The only evidence for a time traveller that this was not the 18th century was that while the first hunt galloped for an extraordinary 57 miles, the recreation was restricted to 18 miles. That and the fleet of Range Rovers chasing (all in black, in case of doubt). From bullshots served by liveried flunkies in Charlton on the dot of 1pm, to caviar served at tea, this was no day out for Jeremy Corbyn. Servants were sent out after the original record-breaking hunt after dark to measure it – remembered forever as “the grand chase”.
But it was not all about horses. There have been claims that the hunt provided cover for certain aristos to plan the Jacobite rebellion.
The dinner dates back longer than the sell-by dates in the freezer of a dodgy corner shop: 1738. There the similarities end. This was attended less by people who owned their own houses than those who owned their own counties. It had 10 rules, rule eight being that the Duke could bring whoever he liked to the dinner. History does not relate if he would “scweam and scweam and scweam” if he was denied.
Charles II’s kids and every noble playboy went to Charlton, becoming THE place for young bucks scenting blood. The Duke of Monmouth suggested that “when” he was king, he should have his court at Charlton.
The hunt died out, the cost becoming prohibitive, the kennels converted. Whatever your view of hunting, the revival provided a remarkable rural cavalcade back in time.
Tatler has declared the inaugural Duchess of Richmond’s Chase at Goodwood Britain’s smartest point-to-point. The wonderfully-named Sophia Money-Coutts recorded proceedings – with Lord and Lady Rothermere, Lord and Lady Mancroft, Guy and Lizzie Pelly, Otis Ferry and Rory Guinness present. Here is an extract of her report:
The Richmond flag was fluttering above Goodwood House, but there was commotion on the lawn, where a team were trying to manoeuvre a bright-orange horsebox. Not any old horsebox; a liveried Hermès horsebox dispensing Champagne and silk hats. Ramp lowered, it bustled with uniformed bar staff. Meanwhile, in front of the house, 17 amateur jockeys were gathering.
Course walked, jockeys collected their personalised Hermès silks. And then they were off, racing down a sunlit valley, hands forward, expressions grim. “Tally-ho!” shouted spectators as the jockeys thundered past the house. The victor was Lord Onslow – looking dashing on his grey horse, Quolibet (“Desmond to his friends”). Joss Hanbury was second.

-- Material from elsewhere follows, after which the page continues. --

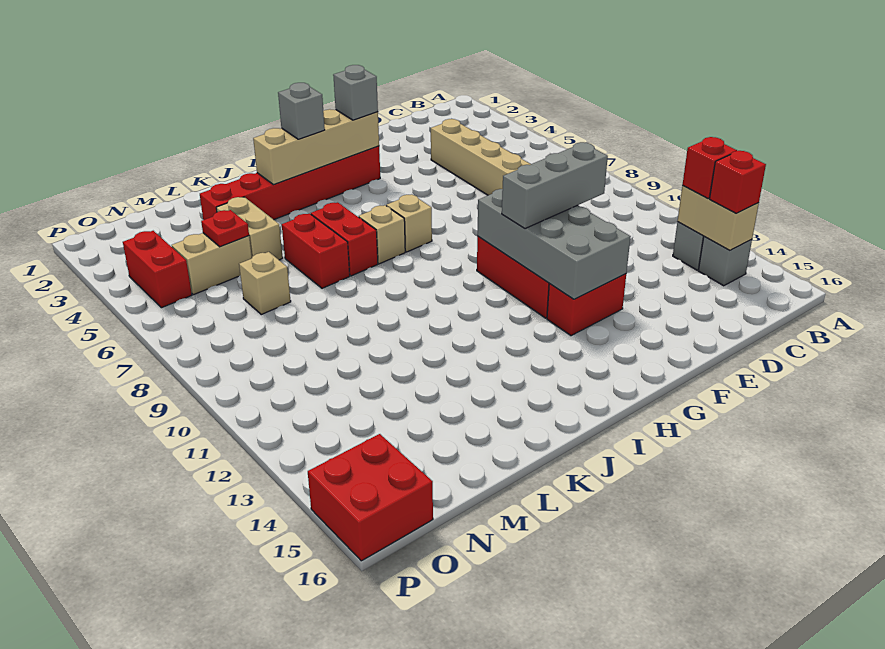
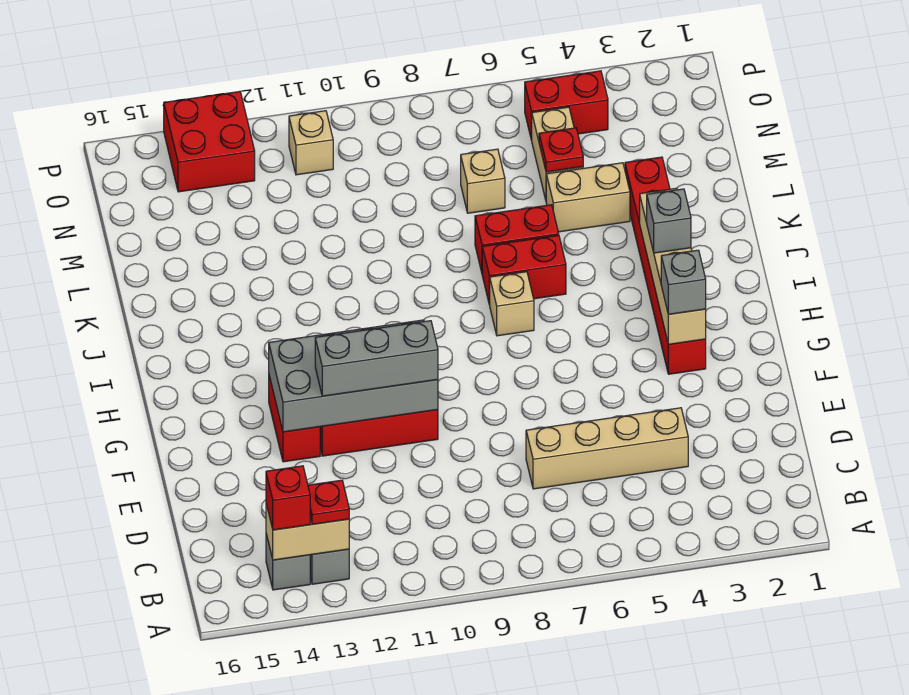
red brick B13 level 3 -> red plate B13 level 3
grey brick E11:G11 level 3 -> grey brick F10:F12 level 3
tan brick H7 level 1 -> tan brick O11 level 1
red brick O15:P16 level 1 -> red brick O13:P14 level 1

The Duchess of Richmond presented trophies with her son, the Earl of March and Kinrara, and Bertrand Michaud. “Churchill said Champagne should be dry, cold and free,” said Michaud to rowdy cheers, before Lord Onslow bounded up to collect his silver cup. “To see horses careering over the park again was a brilliant sight,” added Lord March.
Then it was back inside the house for a “light” lunch – while portraits of past dukes and duchesses of Richmond looked down approvingly. “I’ve got so much adrenalin coursing through my system I can’t eat a thing,” said Lord Onslow, fingering his trophy. “I won’t sleep for weeks.”